**Passage provided**
What kinds of insights can a predictive job map deliver?

Roberts: Two kinds of decisions come from this map: macro and micro.

At the micro level, we can identify attractive paths for candidates or employees through an organization, years before the person has developed the skills or experience to take the later roles. An attractive path is defined as a role in which they have a high probability of being successful in the role: If a candidate applied for a customer support role but the models find he would be more likely to stay and to produce more value as an inside sales rep, we can put the candidate there instead. If we face a long-term need for regional sales managers, we can hire and promote sales reps that tend to become great managers.

While employees benefit from having roles in which they have a high probability of success presented to them, the main reason to do this is to save and make money for the organization. Everything about the network of models is tuned to maximize overall KPI business achievement.

At the macro level, we can look at workforce planning with much more information. Instead of just knowing that we will need more sales managers in 2018, we can create hiring/promotion models that fill those positions with better people.

What are some other ways in which an organization can put these insights into practice?

Roberts: At the employee level, a map of models will make smarter choices for the entire organization. For example:

  • Recruiting internal and external candidates with the highest chance of high KPI performance and low attrition.
  • Quantitatively identifying employees with “high potential” for management.
  • Identifying previously-unseen career moves for unproductive or unhappy workers.

At the workforce level, a map can be tuned to:

  • Perform traditional workforce planning with far more knowledge of employee lifetime value and capacity.
  • Design future staffing patterns years ahead by changing hiring models today.
  • Identify patterns to quantitatively “export corporate culture” to new sites and regions.
  • Run simulations and experiments to determine the impact of different scenarios.

I tend to agree with Holger Mueller that “insight” and graphics are interesting, but “real” predictive analytics should quietly, automatically be part of daily operational decisions. In our upcoming presentation, we have some pretty cool interactive graphics, but they are just the means to describe the problem. The predictive solutions to the problem are baked into much simpler decision tools for recruiters and managers.

Is a predictive job map more effective for gleaning predictive insights regarding a single employee, group of employees, or an entire workforce?

Roberts: The micro and macro components of the map work together. One informs the other. Individual employee movements teach the map about what tends to work. An exception, say an employee going from the call center to underwriting, can act like a mutation that identifies a whole new possibility for growth. With aptitude and skill information in the map, models can compute uncharted paths for growth by clustering similar roles. And we love the idea of predictive models charting new promotion and growth paths for employees.

But an organization rarely operates on the workforce as a whole, except in a reorganization or layoff. Usually the workforce is grown and directed one person at a time. The map lets us move people through the corporate lattice with a larger, evolving principle in mind, perhaps like a bonsai tree is formed over many years.

Is this tool more useful for determining an employee’s potential career path within an organization, or is it equally useful for identifying those at risk for leaving the organization, and perhaps likely destinations for employees at risk for leaving?

Roberts: It is useful for both. Survival modeling within a single role, a single node, on the map can identify who is likely to leave. With enough data, we can identify why they are likely to leave. You don’t need a full map just to know that.

**Problems and tasks**
1. In the interview on predictive job maps, explain in one to three sentences why Roberts says that steering candidates toward roles where they have a high probability of success is done.
2. Write a continuation of the interview on predictive job maps, starting right after its final sentence.

**Provided data**
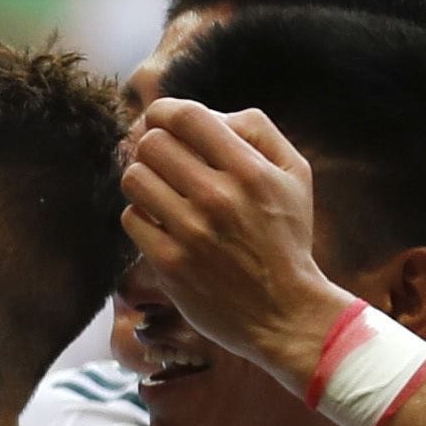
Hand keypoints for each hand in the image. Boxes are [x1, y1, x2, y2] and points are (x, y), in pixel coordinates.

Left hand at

**Per-task answers**
1. The main reason is to save and make money for the organization, even though employees also benefit from being shown roles where they are likely to succeed. Everything about the network of models is tuned to maximize overall KPI business achievement.

2.
The map comes into play to deal with someone who is at risk of leaving – usually we want to save our investment in that person. In that case, we can compare that person’s aptitude and skills to hundreds of other job models and find out where she could do better. By better, I mean last longer, be happier, and produce more value for the organization, as well as more job satisfaction for the employee.

By far, the most profitable way to use a predictive tree is in recruiting, before you hire someone. You save money by avoiding bad hires, the quick burn-outs or flights to competitors. And you create value by selecting people with higher employee lifetime value (eLTV). The candidate base is big, diverse, fluid and open, and far easier to allocate than existing employees. It costs a lot to get just one employee on board and up to speed. You want to spend that money wisely.

We work similarly to banks that predict the probability of default before extending credit. It makes no sense to extend credit and then predict probability of flight risk after the creditor is on board.

If an employee or group of employees is determined to be at risk of leaving, can the map help predict effective interventions, such as offering promotions, raises, training, etc.?

Roberts: Within a general flight risk number, we strive to understand types of termination: Is it because the employee wants bigger things, more money, or because they can’t do the job? These can lead to different interventions. Certain terminations are not regrettable, and we just can’t find a next-best role for the person. Again, this points to hiring predictively in the first place.

We see that different kinds of people respond differently to training, pay raises, or increases in status, for example. Uplift modeling shows us that people value these incentives differently, so our interventions can match. For example, some people are well suited to work at home, others need the discipline and interaction of an office. Some people value the political value of a bigger job title, and are also well suited to perform in that title. And some people value learning with courses, time to self-teach, or go to conferences.

In addition to identifying likely career paths and potential flight risks, can a predictive job map help with other aspects of HR? Can it inform decisions around benefits, for example?

Roberts: Just knowing a potential path for someone doesn’t do much for anyone. Likewise, just knowing that an employee has a 42 percent chance of departing within a year doesn’t do much on its own. It has to fit into a bigger picture.

Benefits is an interesting case. Guidelines for compensation are well-laid tracks that will take years to move out of strict general formulas. Many comp plans still follow very simple ladder-based structures that no longer represent how modern organizations behave. Instead, predictions and metrics can work around that aspect with discretionary bonuses and other perks that actually appeal to a specific employee.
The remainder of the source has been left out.